His fundraising did a whole lot more, bringing in an incredible $37 million in 19 days. Watt has dedicated himself to finding organizations that will apply the funds in a way he has promised both donors and victims of the storm.
"For me, this nomination is about so much more than one man," Watt tells The Associated Press. "It's about the hundreds of thousands of people who helped donate to those who went through an extremely difficult time and rose above it all.
"I also know this is about honoring the city and its people."
Watt says he noticed something special evolving from his involvement in the fundraising efforts.
"I learned how much good there is in the world, how humanity steps up to the plate when they see fellow humans going through difficult times," he says. "From my high school and from kids with their lemonade stands ... to seeing people putting aside any differences and rivalries and helping out ... and how they wanted to donate to be good people and help their fellow humans. It shows how much good light there is in the world."
Baltimore tight end Watson, a 14-year pro, assists countless people through his charitable arm, the One More Foundation.
Most recently, One More partnered with the International Justice Mission (IJM), the world's largest international anti-slavery organization working to combat human trafficking, modern day slavery and other forms of violence against the poor. Benjamin and his wife, Kirsten, joined the global fight to end the scourge of sex trafficking.
"There are 2 million children worldwide involved in sex traffic and exploitation," he says. "This slavery issue is really a big deal that kind of goes on unnoticed and unheralded.
"People want to help, a lot of times people don't know how. The problems of the world seem so overwhelming that they do not know where to start. We provide people the opportunity to do something for someone.
"Whenever you help somebody, they end up helping you and you learn as much from them as they do from you."

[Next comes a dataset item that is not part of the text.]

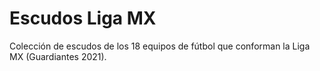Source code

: # Escudos Liga MX

Colección de escudos de los 18 equipos de fútbol que conforman la Liga MX (Guardiantes 2021).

Olsen broke into the NFL with the Bears. So the Payton legacy is more than a familiar one for him.
"Playing in Chicago for four years, I saw firsthand what the Payton family has meant to the city and the community," he says. "I was a teammate with Walter's son, Jarrett, at the University of Miami for a year, kept in contact with him. It's interesting how many parallels there are. They have a great foundation that does a lot of great work."
The three finalists emphasize that hundreds of their peers are doing similar work, selflessly and without fanfare.
"A lot of guys are doing those things, more than what people know," Watson notes. "One thing I always wanted to do is take advantage of the opportunities as long as I play and after I play.
"We obviously have some influence. Yes, as NFL players ... we have the ability to be more visible. Everybody has a sphere of influence they can affect positively, whether it is 10 people or 10,000 people. I want to use it to help people and advocate for people whenever I can, to be someone who stands for what is just and kind and right."